* Exercise prompt: Working from the entries below, give again each line from the first through the one containing "left knee: (694, 520, -31)", exactly and with nothing else.

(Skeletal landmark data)
<<<<
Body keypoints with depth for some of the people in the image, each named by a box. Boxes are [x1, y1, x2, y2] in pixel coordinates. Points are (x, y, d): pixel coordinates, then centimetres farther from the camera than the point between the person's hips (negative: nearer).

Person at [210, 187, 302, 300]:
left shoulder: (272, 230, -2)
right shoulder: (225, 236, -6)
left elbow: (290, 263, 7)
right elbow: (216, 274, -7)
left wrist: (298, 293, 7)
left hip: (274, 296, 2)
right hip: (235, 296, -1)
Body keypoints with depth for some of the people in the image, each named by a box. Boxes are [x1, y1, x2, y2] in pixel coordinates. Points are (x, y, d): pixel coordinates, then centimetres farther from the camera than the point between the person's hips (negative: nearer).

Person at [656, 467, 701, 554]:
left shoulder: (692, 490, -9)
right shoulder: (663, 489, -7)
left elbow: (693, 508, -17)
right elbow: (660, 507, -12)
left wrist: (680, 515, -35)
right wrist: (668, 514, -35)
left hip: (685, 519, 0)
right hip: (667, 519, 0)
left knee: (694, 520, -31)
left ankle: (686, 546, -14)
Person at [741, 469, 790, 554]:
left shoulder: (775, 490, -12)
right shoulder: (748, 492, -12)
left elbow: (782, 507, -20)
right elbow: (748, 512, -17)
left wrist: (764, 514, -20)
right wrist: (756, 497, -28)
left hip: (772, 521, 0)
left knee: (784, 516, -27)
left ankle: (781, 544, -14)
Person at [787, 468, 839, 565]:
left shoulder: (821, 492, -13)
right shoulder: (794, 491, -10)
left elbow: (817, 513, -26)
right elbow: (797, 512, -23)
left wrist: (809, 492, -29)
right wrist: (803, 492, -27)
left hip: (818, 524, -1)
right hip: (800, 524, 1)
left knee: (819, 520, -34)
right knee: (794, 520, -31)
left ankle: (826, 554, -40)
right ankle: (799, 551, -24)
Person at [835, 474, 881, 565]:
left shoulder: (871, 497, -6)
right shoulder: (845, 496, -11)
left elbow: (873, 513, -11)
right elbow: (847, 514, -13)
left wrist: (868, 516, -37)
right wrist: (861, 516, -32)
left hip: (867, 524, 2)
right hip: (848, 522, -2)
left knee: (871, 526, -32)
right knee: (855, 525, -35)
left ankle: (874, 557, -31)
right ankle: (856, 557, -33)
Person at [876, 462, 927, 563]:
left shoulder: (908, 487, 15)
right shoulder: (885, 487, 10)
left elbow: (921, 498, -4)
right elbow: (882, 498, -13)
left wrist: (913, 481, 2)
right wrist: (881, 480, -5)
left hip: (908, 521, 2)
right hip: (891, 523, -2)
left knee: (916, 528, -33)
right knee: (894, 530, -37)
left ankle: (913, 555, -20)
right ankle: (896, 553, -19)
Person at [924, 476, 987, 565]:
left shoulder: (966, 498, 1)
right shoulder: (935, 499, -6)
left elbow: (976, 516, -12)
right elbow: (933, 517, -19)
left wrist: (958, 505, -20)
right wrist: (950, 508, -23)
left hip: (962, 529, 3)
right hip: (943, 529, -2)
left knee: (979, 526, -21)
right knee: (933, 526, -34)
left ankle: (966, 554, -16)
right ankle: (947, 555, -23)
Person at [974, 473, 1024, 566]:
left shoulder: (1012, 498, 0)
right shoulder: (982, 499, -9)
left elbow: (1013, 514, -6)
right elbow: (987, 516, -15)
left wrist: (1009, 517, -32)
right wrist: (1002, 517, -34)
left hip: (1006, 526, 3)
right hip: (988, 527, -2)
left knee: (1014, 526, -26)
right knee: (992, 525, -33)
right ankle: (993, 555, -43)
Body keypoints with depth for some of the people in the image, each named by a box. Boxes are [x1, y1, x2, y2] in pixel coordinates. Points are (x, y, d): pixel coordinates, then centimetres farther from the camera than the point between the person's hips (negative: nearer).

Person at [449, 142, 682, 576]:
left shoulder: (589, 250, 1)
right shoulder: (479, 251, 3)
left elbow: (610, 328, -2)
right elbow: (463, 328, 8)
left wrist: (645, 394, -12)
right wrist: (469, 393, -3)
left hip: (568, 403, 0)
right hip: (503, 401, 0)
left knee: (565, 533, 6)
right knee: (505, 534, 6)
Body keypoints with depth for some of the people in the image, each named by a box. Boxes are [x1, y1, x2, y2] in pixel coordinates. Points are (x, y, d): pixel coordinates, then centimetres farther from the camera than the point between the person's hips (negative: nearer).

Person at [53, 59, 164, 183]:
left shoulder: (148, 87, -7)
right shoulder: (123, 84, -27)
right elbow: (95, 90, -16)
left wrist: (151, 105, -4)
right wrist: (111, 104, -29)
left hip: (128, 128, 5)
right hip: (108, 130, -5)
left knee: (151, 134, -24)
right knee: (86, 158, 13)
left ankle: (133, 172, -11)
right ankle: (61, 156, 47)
>>>>
* Reply to the task:
Body keypoints with depth for some of the people in the image, each named by a box. Boxes are [x1, y1, x2, y2] in pixel coordinates. Points are (x, y, d): pixel coordinates, then centimetres farther from the camera than the point between the person's hips (negative: nearer).

Person at [210, 187, 302, 300]:
left shoulder: (272, 230, -2)
right shoulder: (225, 236, -6)
left elbow: (290, 263, 7)
right elbow: (216, 274, -7)
left wrist: (298, 293, 7)
left hip: (274, 296, 2)
right hip: (235, 296, -1)
Body keypoints with depth for some of the people in the image, each named by a box. Boxes are [x1, y1, x2, y2] in pixel coordinates. Points are (x, y, d): pixel coordinates, then centimetres farther from the camera than the point between the person's hips (negative: nearer).

Person at [656, 467, 701, 554]:
left shoulder: (692, 490, -9)
right shoulder: (663, 489, -7)
left elbow: (693, 508, -17)
right elbow: (660, 507, -12)
left wrist: (680, 515, -35)
right wrist: (668, 514, -35)
left hip: (685, 519, 0)
right hip: (667, 519, 0)
left knee: (694, 520, -31)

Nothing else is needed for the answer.